Sex workers face shortage of work

City Pandemic

After the pandemic, their old clients have not come back, leaving them unsure about what to do next.

Maya is a 45-year-old sex worker in Bangalore. The road construction on Mysuru Road has made her life very difficult, as it is diverting traffic away from her area. “We believed our lives would go back to normal after the pandemic. They haven’t,” she said.

Sex workers say they are getting lesser customers, even after the pandemic. Several men avoid visiting them, as they have either moved away or are too scared of contracting Covid in the unhygienic premises.

Madhu Bhushan, a women’s rights campaigner with Gamana Mahila Samuha, said majority of the clients of sex workers were truck drivers and migrant labourers.
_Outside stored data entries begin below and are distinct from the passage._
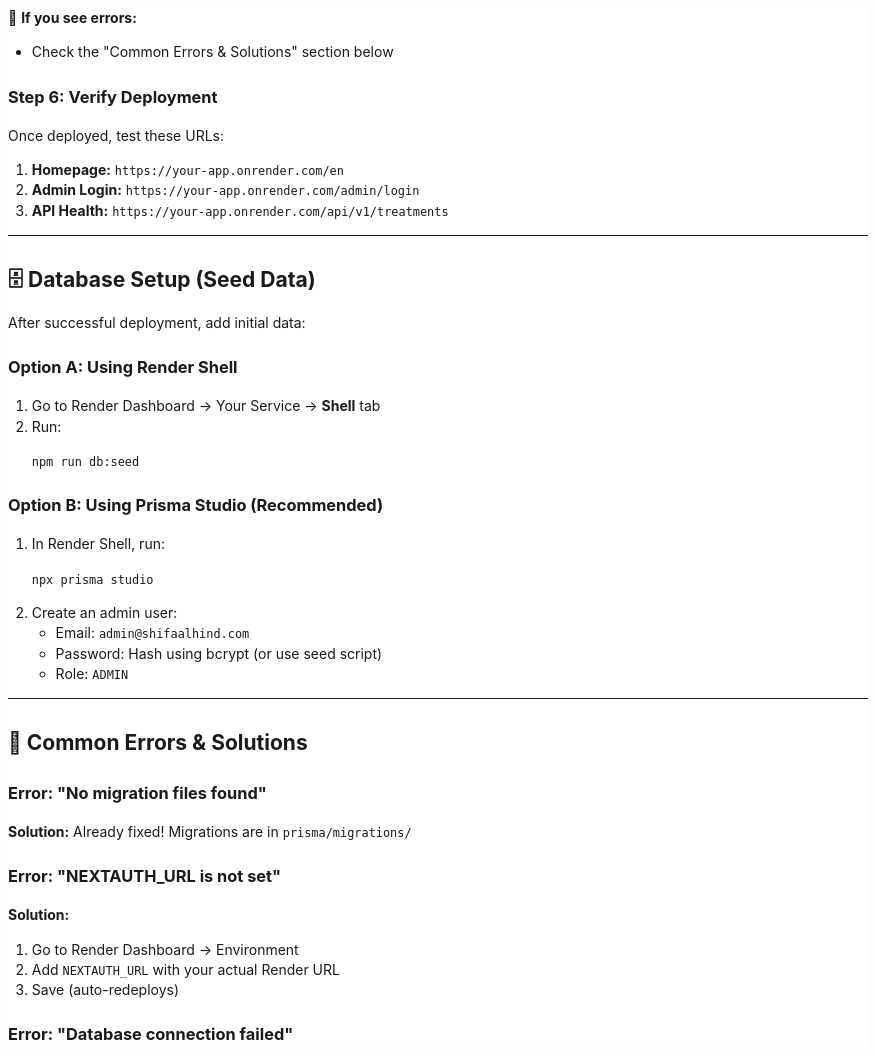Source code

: 🚨 **If you see errors:**

- Check the "Common Errors & Solutions" section below

### Step 6: Verify Deployment

Once deployed, test these URLs:

1. **Homepage:** `https://your-app.onrender.com/en`
2. **Admin Login:** `https://your-app.onrender.com/admin/login`
3. **API Health:** `https://your-app.onrender.com/api/v1/treatments`

---

## 🗄️ Database Setup (Seed Data)

After successful deployment, add initial data:

### Option A: Using Render Shell

1. Go to Render Dashboard → Your Service → **Shell** tab
2. Run:
   ```bash
   npm run db:seed
   ```

### Option B: Using Prisma Studio (Recommended)

1. In Render Shell, run:
   ```bash
   npx prisma studio
   ```
2. Create an admin user:
   - Email: `admin@shifaalhind.com`
   - Password: Hash using bcrypt (or use seed script)
   - Role: `ADMIN`

---

## 🚨 Common Errors & Solutions

### Error: "No migration files found"

**Solution:** Already fixed! Migrations are in `prisma/migrations/`

### Error: "NEXTAUTH_URL is not set"

**Solution:**

1. Go to Render Dashboard → Environment
2. Add `NEXTAUTH_URL` with your actual Render URL
3. Save (auto-redeploys)

### Error: "Database connection failed"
As they left during the lockdown, the sex workers lost a lot of clients.

Nisha, from Karnataka Sex Workers’ Union, said they are surviving on rations provided by non-governmental organizations and are facing grim prospects.

Even after the lockdown was uplifted, the migrant workers have not returned to the city, said Bhushan.

“Clients of sex workers are becoming more aware of the HIV/AIDS epidemic’s implications, as well as the hazards of Covid-19. As far as we know, no sex worker  has done any  job in almost a month. People have become more health and hygiene conscious as a result of the pandemic. Customers are avoiding returning due to a lack of hygiene at red light areas,” said Madhu.

Some women are part-time sex workers, according to Shubha Chacko, executive director of the Solidarity Foundation. She said they work as domestic help or in the textile industry, or operate a small business.